Friday, September 10, 2010
My mother used to make the best fudge—real fudge, not that soft stuff. Her fudge had a sturdy consistency, a "sheer factor." She would cool the cooked chocolate mixture down to almost room temperature, letting the butter melt and just sit still, and then beat it with a wooden spoon. At a certain point, the mixture would begin to lose its shininess, take on a sort of matte sheen, and get really hard to stir. This was the critical moment of truth—getting it into a pan and smoothed over before it completely seized up. With success, sighs of relief. With failure, oh, well, we could always mix the bits into ice cream.
My mother was a world-class hostess all her married life. In 1957, entertaining wasn’t anything like today. A cocktail party meant pretty dresses, dancing, Nat King Cole, and liquor.

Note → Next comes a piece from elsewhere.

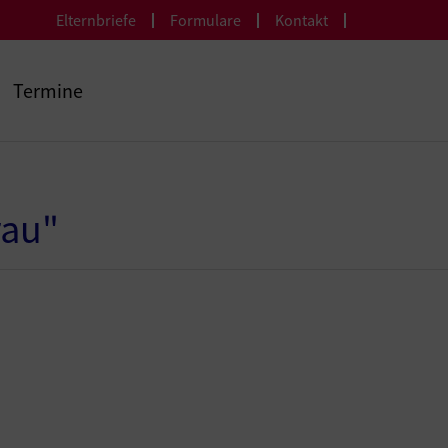
Elternbriefe
Formulare
Kontakt
Termine
rau"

No girlie cocktails for my mother and father; they preferred Scotch, martinis, and after dinner Drambuie. There was smoking, laughter, and a high time was had by all.

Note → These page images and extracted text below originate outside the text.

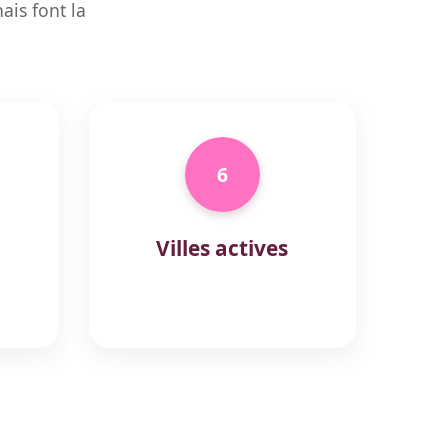
is font la
6
Villes actives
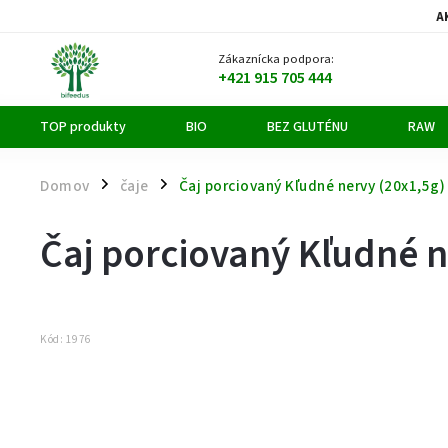
A
Zákaznícka podpora:
+421 915 705 444
TOP produkty
BIO
BEZ GLUTÉNU
RAW
Domov
čaje
Čaj porciovaný Kľudné nervy (20x1,5g)
/
/
Čaj porciovaný Kľudné n
Kód:
1976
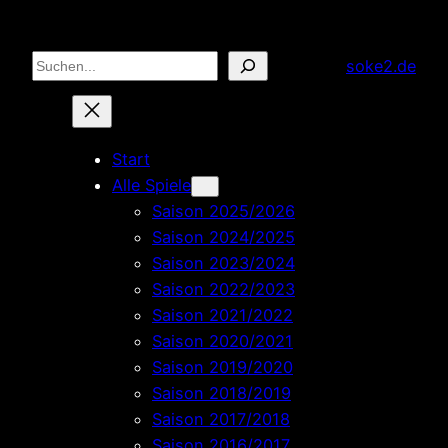
Zum
Inhalt
Suchen
soke2.de
springen
Start
Alle Spiele
Saison 2025/2026
Saison 2024/2025
Saison 2023/2024
Saison 2022/2023
Saison 2021/2022
Saison 2020/2021
Saison 2019/2020
Saison 2018/2019
Saison 2017/2018
Saison 2016/2017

Sometimes my father would flambé something. Once he put on a wonderful performance for a sleepover with my girlfriends. Flaming peaches, I think. It was awesome. I was the envy of the sixth grade.
Anyway, back to fudge . . . I was always an early riser, but on Sunday morning after a cocktail party, it was like an archeological expedition. I would wander downstairs, where the normally tidy living and dining room were a strange landscape. There would be the evidence of the bacchanalia. These clues were always enticing. Glasses containing strange olives, cigarette butts tipped with vibrant colors, my parents’ party shoes, records naked on the hifi. The whiff of foreign tobacco. And, if fate was smiling on me, there would be some fudge left over.
Fudge for breakfast had to be one of the most forbidden of pleasures. At 6:30 on a Sunday morning, there was no chance that anybody would catch me. I could put on my mother’s shoes, find a suitably untouched cigarette butt, grab some fudge, and pretend to party. I feel very fond of that girl as I watch her trying to act like a grownup.
By church time, the house looked almost normal.
Sometimes I think of those times and it seems like “before.” Just around the corner was so much national pain and strife, and a whole generation of baby boomers was about to take the stage. But just then, all that was unimaginable.
It was a mid-century childhood. And there was fudge.